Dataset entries
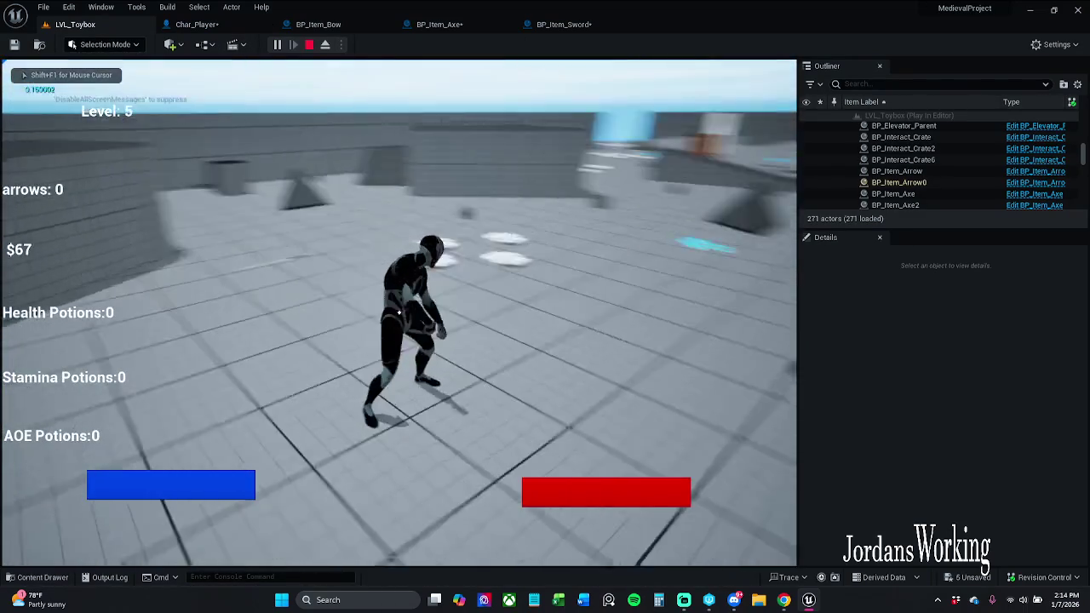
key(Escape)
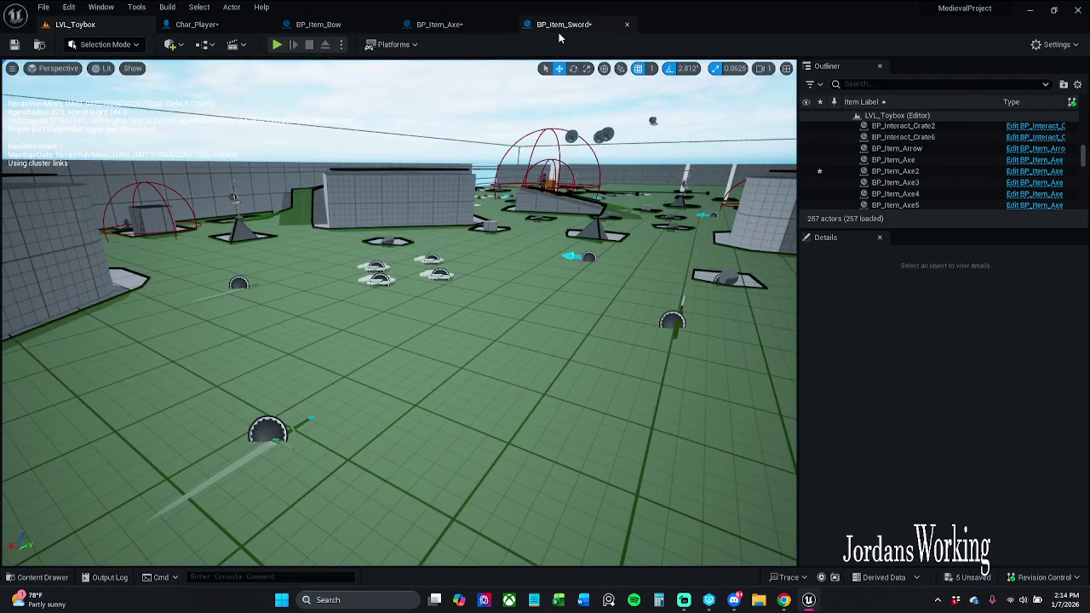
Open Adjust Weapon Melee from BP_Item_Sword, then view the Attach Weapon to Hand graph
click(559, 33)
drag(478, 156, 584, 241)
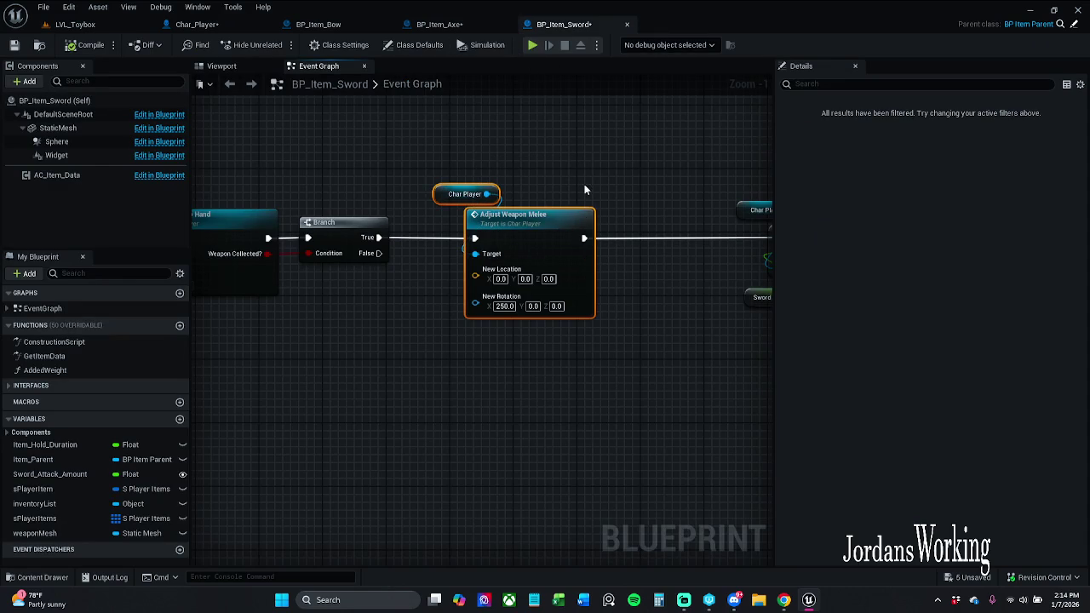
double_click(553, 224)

### What is being asked
Locate the line containing "click(559, 33)" in the records above, then output it and every line after it through the last, excluding pictures.

### Result of this task
click(559, 33)
drag(478, 156, 584, 241)
double_click(553, 224)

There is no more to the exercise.